Wednesday, June 29, 2022

The Slap: Overreactions

I admitted last week that I don't know the best way to respond to someone consistently and publicly disrespecting your wife. I suppose the preferred way is to simply be so powerful that no one dares to, but that isn't always practical. Without knowing a perfect response, I agree that there are problems with even a mild physical assault.

Obviously the Academy had to respond in some way; it was their event. A ten year ban from attending any Academy events seems severe, but that was their decision. 

Other people wanted something much more severe, calling for Smith's complete expulsion or to have his Oscar taken away.

An Oscar won being revoked would be very unlikely. That has only happened once, because it turned out that the movie was from the wrong year. Even with the revoked nominations they were generally for very technical reasons: something believed to be original having been based on an existing work or coming from the wrong country.

https://www.oversixty.co.nz/entertainment/movies/oscar-nominations-that-were-revoked

For getting expelled from the Academy, there are currently only five: four sex offenders and one person who bootlegged Oscar screeners.

https://wegotthiscovered.com/movies/every-celebrity-who-has-been-expelled-from-the-academy/ 

Interestingly, Roman Polanski has been known as a sex offender for a long time, and still got a nomination and a win and Harrison Ford delivering his Oscar because Polanski is still hiding out overseas to avoid jail. He was only expelled when the new Code of Conduct came out. It took a long time (and two really high profile cases) for the Academy to decide that being a sex offender was a problem. Normally we expect that a woman shocked to be kissed without consent will play it off as a joke (and will be asked if it was "good"), or that there might be a whole musical number about having seen the breasts of various actresses, including one where it happened in a rape scene and that has all been fine.
○ ○ ○ ○ ○
→ Written tasks
[A] Say whether each statement agrees with the blog post about the slap, answering yes or no and quoting the words of the post that decide it: (i) The Academy barred Smith from its events for ten years. (ii) An Oscar that was won has been taken back several times. (iii) Four of the people expelled from the Academy are sex offenders.
[B] Write the next part of the blog post about the slap, picking up after its last sentence.
○ ○ ○ ○ ○
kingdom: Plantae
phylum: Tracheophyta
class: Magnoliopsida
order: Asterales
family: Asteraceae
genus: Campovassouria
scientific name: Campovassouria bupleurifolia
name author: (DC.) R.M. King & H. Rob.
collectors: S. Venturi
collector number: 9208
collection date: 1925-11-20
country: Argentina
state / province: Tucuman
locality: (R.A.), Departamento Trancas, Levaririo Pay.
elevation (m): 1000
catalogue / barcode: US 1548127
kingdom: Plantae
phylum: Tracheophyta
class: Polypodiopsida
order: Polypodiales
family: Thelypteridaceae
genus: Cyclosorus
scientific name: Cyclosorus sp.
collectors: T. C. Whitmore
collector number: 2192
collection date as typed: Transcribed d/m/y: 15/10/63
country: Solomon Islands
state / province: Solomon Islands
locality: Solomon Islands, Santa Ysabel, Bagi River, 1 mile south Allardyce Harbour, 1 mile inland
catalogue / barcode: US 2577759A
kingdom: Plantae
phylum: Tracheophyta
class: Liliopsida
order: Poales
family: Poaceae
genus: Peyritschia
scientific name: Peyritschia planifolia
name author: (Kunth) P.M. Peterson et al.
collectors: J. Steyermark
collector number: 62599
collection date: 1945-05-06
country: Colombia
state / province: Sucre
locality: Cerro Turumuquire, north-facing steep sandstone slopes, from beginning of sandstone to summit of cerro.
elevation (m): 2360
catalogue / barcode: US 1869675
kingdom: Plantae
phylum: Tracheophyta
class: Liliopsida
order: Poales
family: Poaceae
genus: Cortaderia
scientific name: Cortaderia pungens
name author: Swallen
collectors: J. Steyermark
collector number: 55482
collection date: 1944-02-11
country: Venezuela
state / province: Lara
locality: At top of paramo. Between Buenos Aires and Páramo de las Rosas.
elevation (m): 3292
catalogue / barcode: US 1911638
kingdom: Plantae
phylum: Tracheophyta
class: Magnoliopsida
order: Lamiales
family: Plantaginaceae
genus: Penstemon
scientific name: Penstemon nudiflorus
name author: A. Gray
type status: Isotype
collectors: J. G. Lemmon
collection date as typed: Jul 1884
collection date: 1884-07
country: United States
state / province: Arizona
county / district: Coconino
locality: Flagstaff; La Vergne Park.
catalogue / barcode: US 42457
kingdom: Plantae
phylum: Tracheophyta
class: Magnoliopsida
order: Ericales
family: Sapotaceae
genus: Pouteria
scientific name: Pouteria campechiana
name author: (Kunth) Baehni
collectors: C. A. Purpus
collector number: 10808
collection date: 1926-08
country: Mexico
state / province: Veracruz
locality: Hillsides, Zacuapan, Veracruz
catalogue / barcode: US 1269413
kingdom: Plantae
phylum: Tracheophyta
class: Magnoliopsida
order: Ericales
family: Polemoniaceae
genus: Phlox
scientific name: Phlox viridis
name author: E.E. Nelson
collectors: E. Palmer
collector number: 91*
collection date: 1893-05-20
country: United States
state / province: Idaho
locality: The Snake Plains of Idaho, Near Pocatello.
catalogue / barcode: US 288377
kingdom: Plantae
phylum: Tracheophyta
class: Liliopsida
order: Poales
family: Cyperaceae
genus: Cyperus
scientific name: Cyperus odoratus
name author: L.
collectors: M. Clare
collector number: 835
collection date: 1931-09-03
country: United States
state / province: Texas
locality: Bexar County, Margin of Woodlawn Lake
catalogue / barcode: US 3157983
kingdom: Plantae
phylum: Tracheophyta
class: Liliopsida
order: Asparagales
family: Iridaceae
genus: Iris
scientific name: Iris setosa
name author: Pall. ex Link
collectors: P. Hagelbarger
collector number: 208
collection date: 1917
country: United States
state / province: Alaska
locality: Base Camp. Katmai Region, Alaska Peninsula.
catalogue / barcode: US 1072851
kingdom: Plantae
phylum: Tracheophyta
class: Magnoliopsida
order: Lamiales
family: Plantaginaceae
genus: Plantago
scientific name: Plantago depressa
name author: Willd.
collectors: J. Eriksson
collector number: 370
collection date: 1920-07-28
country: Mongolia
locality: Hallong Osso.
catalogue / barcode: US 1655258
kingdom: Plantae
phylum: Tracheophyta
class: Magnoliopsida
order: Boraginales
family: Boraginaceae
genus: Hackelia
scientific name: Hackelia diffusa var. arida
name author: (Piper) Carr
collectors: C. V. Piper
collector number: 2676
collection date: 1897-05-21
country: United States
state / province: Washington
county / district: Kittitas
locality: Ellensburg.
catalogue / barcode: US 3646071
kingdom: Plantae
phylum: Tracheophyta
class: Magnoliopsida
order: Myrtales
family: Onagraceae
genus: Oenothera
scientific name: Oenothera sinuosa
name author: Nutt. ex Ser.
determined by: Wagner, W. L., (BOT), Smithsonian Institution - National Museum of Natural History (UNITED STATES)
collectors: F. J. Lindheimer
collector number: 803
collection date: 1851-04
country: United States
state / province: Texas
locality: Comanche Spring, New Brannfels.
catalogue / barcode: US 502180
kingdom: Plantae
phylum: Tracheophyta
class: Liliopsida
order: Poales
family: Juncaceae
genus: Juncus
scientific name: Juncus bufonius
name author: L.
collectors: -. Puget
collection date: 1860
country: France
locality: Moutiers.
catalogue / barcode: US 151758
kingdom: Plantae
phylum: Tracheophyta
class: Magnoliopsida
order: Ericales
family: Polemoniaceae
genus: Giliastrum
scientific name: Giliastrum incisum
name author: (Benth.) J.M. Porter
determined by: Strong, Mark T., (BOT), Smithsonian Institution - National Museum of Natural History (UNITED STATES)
○ ○ ○ ○ ○
→ Solved tasks
[A]
(i) Yes: "A ten year ban from attending any Academy events seems severe, but that was their decision."
(ii) No: "That has only happened once, because it turned out that the movie was from the wrong year."
(iii) Yes: "four sex offenders and one person who bootlegged Oscar screeners."

[B]
That's not really what this post is about though. I am more interested in how comfortable people were with quickly condemning, inflating, and calling for vengeance, and some of the ways in which they did that. It is not a coincidence that the examples I am going to use are all white.

This is not about you: Amy Schumer "traumatized" and complained about not being able to make an Alec Baldwin joke.

https://www.nme.com/news/film/amy-schumer-alec-baldwin-joke-wasnt-allowed-to-say-oscars-3198409

It would be a really weird juxtaposition, except then I remember her "parody" (is that the right word?) of Lemonade and "Formation", and I guess that's kind of just her. Regardless, they did not just "let" Smith slap Rock. If Smith had asked permission, they would have said "no" and in the absence of that he was expelled.

That doesn't even make sense: A doctor (so obviously an authority) pointed out that such a slap could have killed Betty White.

https://news.knowyourmeme.com/news/doctor-mocked-for-attempting-to-emphasize-the-seriousness-of-the-slap-by-inviting-readers-to-imagine-it-happened-to-betty-white

If you want to condemn the slap, that is fine and you have lots of company. You don't need to add a ridiculous hypothetical. I neither believe that Betty White would make a joke that would upset Smith that much, or that he would respond that way if she did. A reminder that it is easy to cause serious injury in that circumstance could be fine, and not unreasonable. All you did was inspire a bunch of parodies of your own tweet. Could it be that you were afraid people were not getting how dangerous this Black man was? That would remind me of this next one...

Your house is glass: Judd Apatow tweeted out about how Smith could have killed Rock and his out of control rage. 

https://www.newsweek.com/judd-apatow-blasted-after-saying-will-smith-lost-his-mind-oscars-1692408

Those tweets were quickly deleted after backlash. Apatow himself says that he wasn't watching, and he heard "punch", not "slap" -- which, hey, I noticed that miswording myself, but I suspect the thing that really got him to delete the tweets were questions about him not stepping in when James Franco assaulted Busy Philipps on the set of Freaks and Geeks.

https://variety.com/2018/tv/news/busy-philipps-james-franco-assault-freaks-and-geeks-1202973054/ 

Hypocrisy can be embarrassing, true, but it could have been avoided if he hadn't been so quick to condemn something that he hadn't even seen with his own eyes. Why would you feel compelled to vividly describe and analyze something you had not even seen? To hear about it and think, "That's not right," is one thing, but there is no need to interject, except maybe there is a sense that it is allowed, and that sense relates to institutional racism.

Speaking of hypocrisy: Jim Carrey also felt free to criticize Smith, though he also got called out on some of his own inappropriate behavior, forcing a kiss on a young Alicia Silverstone when she presented an award to him. (But that wasn't the earlier reference; that was Adrien Brody and Halle Berry.)

https://www.independent.co.uk/arts-entertainment/films/news/jim-carrey-alicia-silverstone-will-smith-chris-rock-b2048927.html

Skills that were needed and not present here include de-centering, grounding, and self-reflection.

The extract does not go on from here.